Alors, que faire ? Continuer à colmater ? À prier pour que les ego se taisent ? Ou bien, enfin, affronter la réalité : notre architecture institutionnelle est bancale. Le poste de junior minister est aujourd’hui une coquille vide ou un levier politique, selon le bon vouloir du ministre de tutelle. Il n’a ni autonomie, ni budget, ni pouvoir réglementaire clair. Il est à la merci de la générosité ou du mépris du ministre principal, lui-même tributaire des prérogatives que veut bien lui léguer le Premier ministre. Et ce flou, institutionnalisé, ne peut que générer des frustrations.

La solution ? Elle est double. D’un côté, il faut un vrai toilettage du rôle des junior ministers dans la Constitution ou dans la loi : définir leur champ d’action, leur rendre des comptes au Parlement, leur confier des responsabilités précises. De l’autre, il faut un code de conduite clair sur la collaboration entre ministres et juniors. La politique ne peut pas être livrée aux caprices ou aux susceptibilités.
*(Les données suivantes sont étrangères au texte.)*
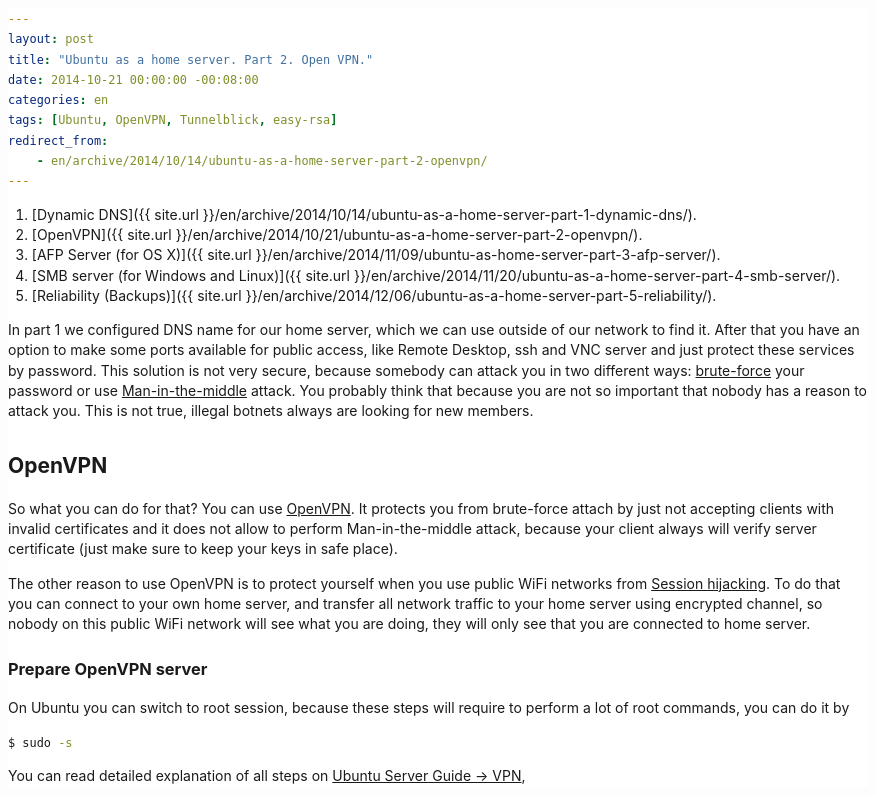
 ```yaml
---
layout: post
title: "Ubuntu as a home server. Part 2. Open VPN."
date: 2014-10-21 00:00:00 -00:08:00
categories: en
tags: [Ubuntu, OpenVPN, Tunnelblick, easy-rsa]
redirect_from:
    - en/archive/2014/10/14/ubuntu-as-a-home-server-part-2-openvpn/
---
```


1. [Dynamic DNS]({{ site.url }}/en/archive/2014/10/14/ubuntu-as-a-home-server-part-1-dynamic-dns/).
1. [OpenVPN]({{ site.url }}/en/archive/2014/10/21/ubuntu-as-a-home-server-part-2-openvpn/).
1. [AFP Server (for OS X)]({{ site.url }}/en/archive/2014/11/09/ubuntu-as-home-server-part-3-afp-server/).
1. [SMB server (for Windows and Linux)]({{ site.url }}/en/archive/2014/11/20/ubuntu-as-a-home-server-part-4-smb-server/).
1. [Reliability (Backups)]({{ site.url }}/en/archive/2014/12/06/ubuntu-as-a-home-server-part-5-reliability/).

In part 1 we configured DNS name for our home server, which we can use outside of our network to find it. After that you have an option to make some ports available for public access, like Remote Desktop, ssh and VNC server and just protect these services by password. This solution is not very secure, because somebody can attack you in two different ways: [brute-force](http://en.wikipedia.org/wiki/Brute-force_attack) your password or use [Man-in-the-middle](http://en.wikipedia.org/wiki/Man-in-the-middle_attack) attack. You probably think that because you are not so important that nobody has a reason to attack you. This is not true, illegal botnets always are looking for new members. 

## OpenVPN

So what you can do for that? You can use [OpenVPN](https://openvpn.net). It protects you from brute-force attach by just not accepting clients with invalid certificates and it does not allow to perform Man-in-the-middle attack, because your client always will verify server certificate (just make sure to keep your keys in safe place).

The other reason to use OpenVPN is to protect yourself when you use public WiFi networks from [Session hijacking](http://en.wikipedia.org/wiki/Session_hijacking). To do that you can connect to your own home server, and transfer all network traffic to your home server using encrypted channel, so nobody on this public WiFi network will see what you are doing, they will only see that you are connected to home server. 

### Prepare OpenVPN server

On Ubuntu you can switch to root session, because these steps will require to perform a lot of root commands, you can do it by

```bash
$ sudo -s
```

You can read detailed explanation of all steps on [Ubuntu Server Guide → VPN](https://help.ubuntu.com/lts/serverguide/openvpn.html), 
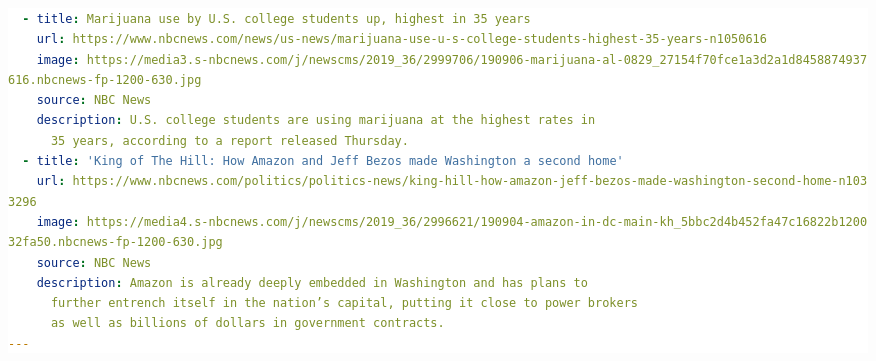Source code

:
 ```yaml
  - title: Marijuana use by U.S. college students up, highest in 35 years
    url: https://www.nbcnews.com/news/us-news/marijuana-use-u-s-college-students-highest-35-years-n1050616
    image: https://media3.s-nbcnews.com/j/newscms/2019_36/2999706/190906-marijuana-al-0829_27154f70fce1a3d2a1d8458874937616.nbcnews-fp-1200-630.jpg
    source: NBC News
    description: U.S. college students are using marijuana at the highest rates in
      35 years, according to a report released Thursday.
  - title: 'King of The Hill: How Amazon and Jeff Bezos made Washington a second home'
    url: https://www.nbcnews.com/politics/politics-news/king-hill-how-amazon-jeff-bezos-made-washington-second-home-n1033296
    image: https://media4.s-nbcnews.com/j/newscms/2019_36/2996621/190904-amazon-in-dc-main-kh_5bbc2d4b452fa47c16822b120032fa50.nbcnews-fp-1200-630.jpg
    source: NBC News
    description: Amazon is already deeply embedded in Washington and has plans to
      further entrench itself in the nation’s capital, putting it close to power brokers
      as well as billions of dollars in government contracts.
---
```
Et les Senior Advisors doivent rester à leur place : au service de la mission gouvernementale, pas d’une guerre d’influence bureaucratique. Le Premier ministre devra trancher. Car si ce type de crise se répète, l’Alliance du changement risque de sombrer dans le ridicule. Déjà, dans l’opinion, les promesses électorales non tenues, les réformes mal expliquées et l’absence de résultats concrets ont érodé la confiance. Les clashs internes ne feront qu’ajouter au malaise. L’autorité de Ramgoolam est en jeu. Celle de Bérenger aussi, qui a toujours prôné la discipline ministérielle. Si le duo veut encore incarner le changement, il doit discipliner ses troupes et clarifier les rôles.

Anishta Babooram ne démissionnera pas. Elle demande du respect. Elle a raison. Mais le respect ne se décrète pas : il se construit. Et pour cela, il faut d’abord réparer une mécanique gouvernementale qui tourne à vide. Sans cela, les prochains clashs sont inévitables. Et ce ne sera pas toujours sur Facebook. Ce sera dans la rue, dans les urnes, dans les coeurs fatigués d’un peuple qui attendait un changement… et qui ne récolte que des bisbilles ministérielles. Maurice mérite mieux. Que les ministres travaillent. Que les juniors s’affirment. Que les conseillers se taisent. Et que le changement ne soit pas un slogan, mais une culture de gouvernance.